* **THE PROBLEM**
Copy the data exactly. Leave nothing out.

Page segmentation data
:::::

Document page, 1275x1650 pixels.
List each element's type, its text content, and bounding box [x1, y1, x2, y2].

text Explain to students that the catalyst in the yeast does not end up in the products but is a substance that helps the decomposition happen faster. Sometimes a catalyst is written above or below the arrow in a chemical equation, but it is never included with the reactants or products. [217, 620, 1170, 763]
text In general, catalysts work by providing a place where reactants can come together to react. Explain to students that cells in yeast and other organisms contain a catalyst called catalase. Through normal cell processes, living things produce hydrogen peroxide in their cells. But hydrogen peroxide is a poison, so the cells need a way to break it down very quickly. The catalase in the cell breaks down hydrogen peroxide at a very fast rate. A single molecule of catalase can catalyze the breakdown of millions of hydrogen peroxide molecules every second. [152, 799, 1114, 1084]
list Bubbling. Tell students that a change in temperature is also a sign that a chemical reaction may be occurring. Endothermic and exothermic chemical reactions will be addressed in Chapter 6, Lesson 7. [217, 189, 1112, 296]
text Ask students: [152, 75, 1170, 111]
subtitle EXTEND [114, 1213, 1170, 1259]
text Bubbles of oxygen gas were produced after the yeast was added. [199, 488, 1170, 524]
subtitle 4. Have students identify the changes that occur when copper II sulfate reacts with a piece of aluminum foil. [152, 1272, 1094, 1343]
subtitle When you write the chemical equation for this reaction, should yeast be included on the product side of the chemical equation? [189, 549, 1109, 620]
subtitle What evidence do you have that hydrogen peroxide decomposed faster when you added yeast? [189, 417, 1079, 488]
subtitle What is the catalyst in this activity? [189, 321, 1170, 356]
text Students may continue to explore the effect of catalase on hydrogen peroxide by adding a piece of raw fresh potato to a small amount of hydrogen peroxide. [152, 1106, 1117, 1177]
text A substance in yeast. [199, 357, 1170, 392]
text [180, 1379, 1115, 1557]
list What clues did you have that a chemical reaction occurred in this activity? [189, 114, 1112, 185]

:::::

* **RESULT BELOW**
Document page, 1275x1650 pixels.
List each element's type, its text content, and bounding box [x1, y1, x2, y2].

text Explain to students that the catalyst in the yeast does not end up in the products but is a substance that helps the decomposition happen faster. Sometimes a catalyst is written above or below the arrow in a chemical equation, but it is never included with the reactants or products. [217, 620, 1170, 763]
text In general, catalysts work by providing a place where reactants can come together to react. Explain to students that cells in yeast and other organisms contain a catalyst called catalase. Through normal cell processes, living things produce hydrogen peroxide in their cells. But hydrogen peroxide is a poison, so the cells need a way to break it down very quickly. The catalase in the cell breaks down hydrogen peroxide at a very fast rate. A single molecule of catalase can catalyze the breakdown of millions of hydrogen peroxide molecules every second. [152, 799, 1114, 1084]
list Bubbling. Tell students that a change in temperature is also a sign that a chemical reaction may be occurring. Endothermic and exothermic chemical reactions will be addressed in Chapter 6, Lesson 7. [217, 189, 1112, 296]
text Ask students: [152, 75, 1170, 111]
subtitle EXTEND [114, 1213, 1170, 1259]
text Bubbles of oxygen gas were produced after the yeast was added. [199, 488, 1170, 524]
subtitle 4. Have students identify the changes that occur when copper II sulfate reacts with a piece of aluminum foil. [152, 1272, 1094, 1343]
subtitle When you write the chemical equation for this reaction, should yeast be included on the product side of the chemical equation? [189, 549, 1109, 620]
subtitle What evidence do you have that hydrogen peroxide decomposed faster when you added yeast? [189, 417, 1079, 488]
subtitle What is the catalyst in this activity? [189, 321, 1170, 356]
text Students may continue to explore the effect of catalase on hydrogen peroxide by adding a piece of raw fresh potato to a small amount of hydrogen peroxide. [152, 1106, 1117, 1177]
text A substance in yeast. [199, 357, 1170, 392]
text [180, 1379, 1115, 1557]
list What clues did you have that a chemical reaction occurred in this activity? [189, 114, 1112, 185]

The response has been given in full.